— PROBLEM REQUIREMENTS —
Leave the pictures out and transcribe every record exactly.

+++ RECORD EXCERPTS +++

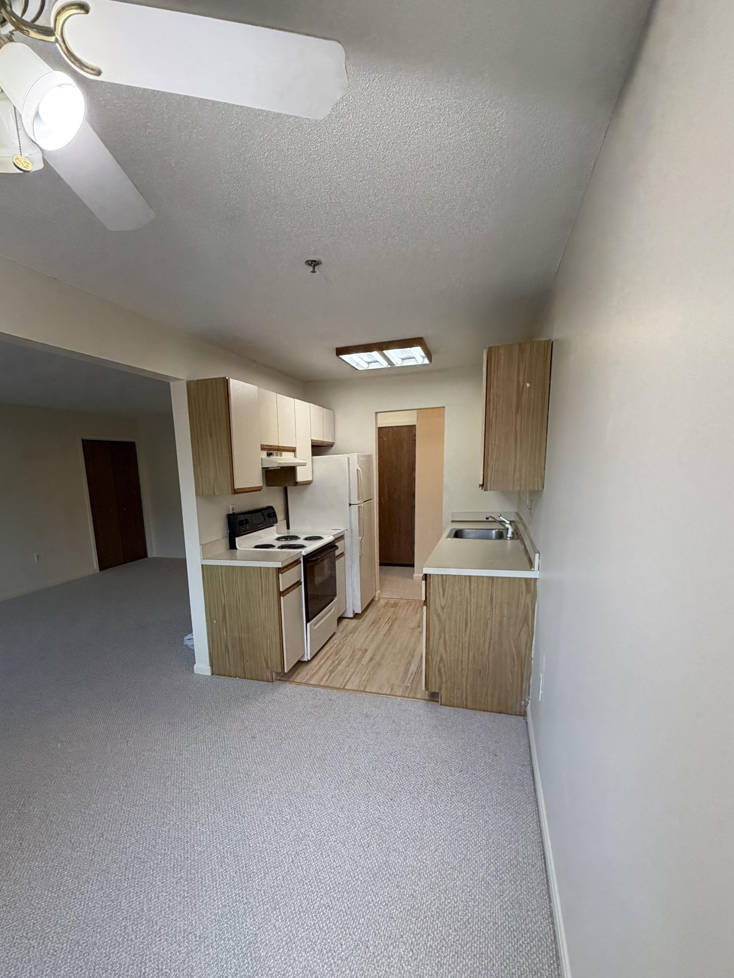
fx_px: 481
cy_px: 569
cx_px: 309
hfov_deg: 74.2
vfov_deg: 90.3
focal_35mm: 17
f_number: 2.2
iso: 200
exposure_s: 1/120
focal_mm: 2.22
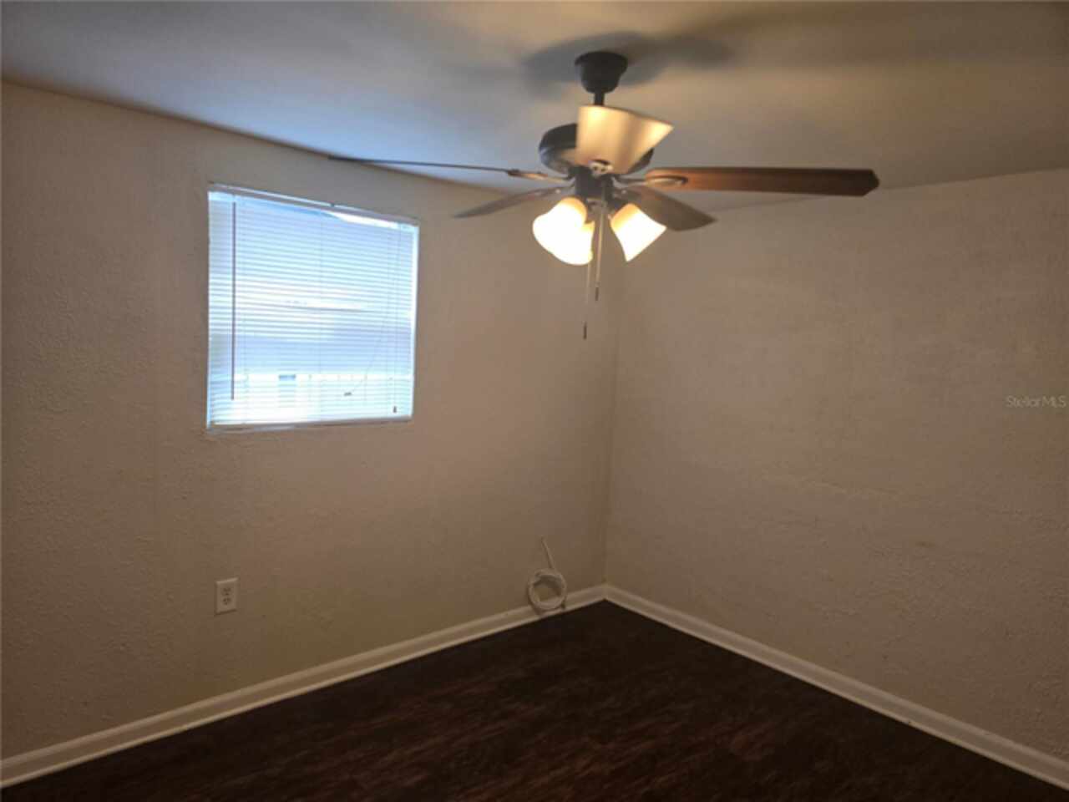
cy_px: 401
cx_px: 534
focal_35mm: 23
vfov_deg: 58.9
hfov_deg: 73.9
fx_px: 710
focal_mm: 6.3
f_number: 1.7
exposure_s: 1/120
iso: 80
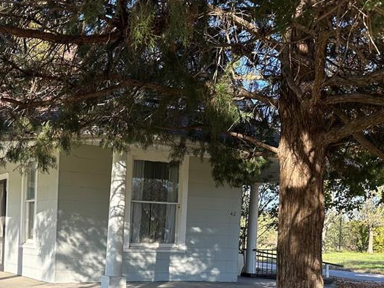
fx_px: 521
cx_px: 68
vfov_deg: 29.8
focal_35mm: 47
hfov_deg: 38.6
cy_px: 251
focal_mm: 6.86
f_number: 1.78
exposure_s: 1/1062
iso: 80
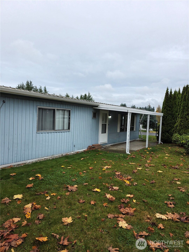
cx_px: 94
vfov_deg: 73.9
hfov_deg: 58.9
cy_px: 126
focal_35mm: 23
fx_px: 167
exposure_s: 1/370
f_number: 1.7
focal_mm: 6.3
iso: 25
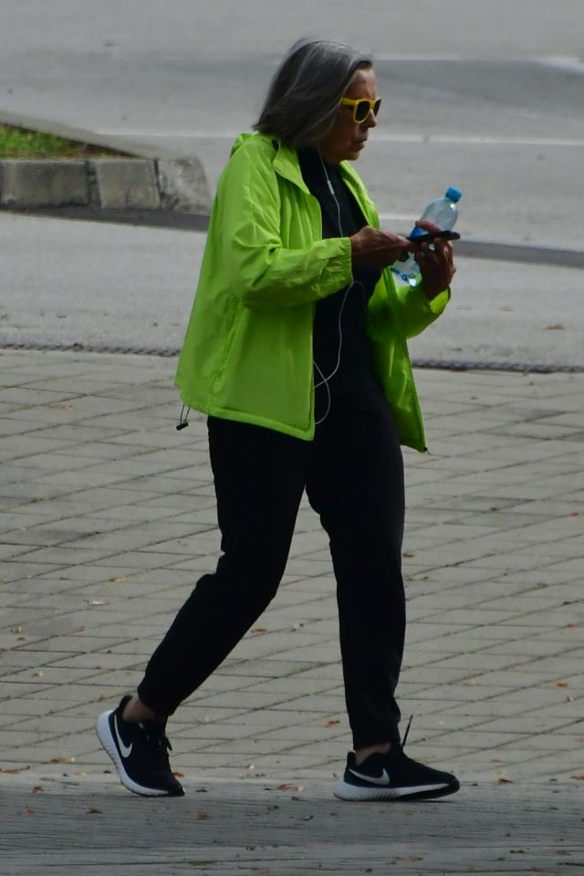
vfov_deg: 4.6
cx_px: 292
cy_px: 438
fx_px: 10949
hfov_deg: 3.1
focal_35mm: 450
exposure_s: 1/5000
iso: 1000
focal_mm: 300
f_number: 6.3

+++

— RESPONSE TO THE EXERCISE —
fx_px: 481
cy_px: 569
cx_px: 309
hfov_deg: 74.2
vfov_deg: 90.3
focal_35mm: 17
f_number: 2.2
iso: 200
exposure_s: 1/120
focal_mm: 2.22
cy_px: 401
cx_px: 534
focal_35mm: 23
vfov_deg: 58.9
hfov_deg: 73.9
fx_px: 710
focal_mm: 6.3
f_number: 1.7
exposure_s: 1/120
iso: 80
fx_px: 521
cx_px: 68
vfov_deg: 29.8
focal_35mm: 47
hfov_deg: 38.6
cy_px: 251
focal_mm: 6.86
f_number: 1.78
exposure_s: 1/1062
iso: 80
cx_px: 94
vfov_deg: 73.9
hfov_deg: 58.9
cy_px: 126
focal_35mm: 23
fx_px: 167
exposure_s: 1/370
f_number: 1.7
focal_mm: 6.3
iso: 25
vfov_deg: 4.6
cx_px: 292
cy_px: 438
fx_px: 10949
hfov_deg: 3.1
focal_35mm: 450
exposure_s: 1/5000
iso: 1000
focal_mm: 300
f_number: 6.3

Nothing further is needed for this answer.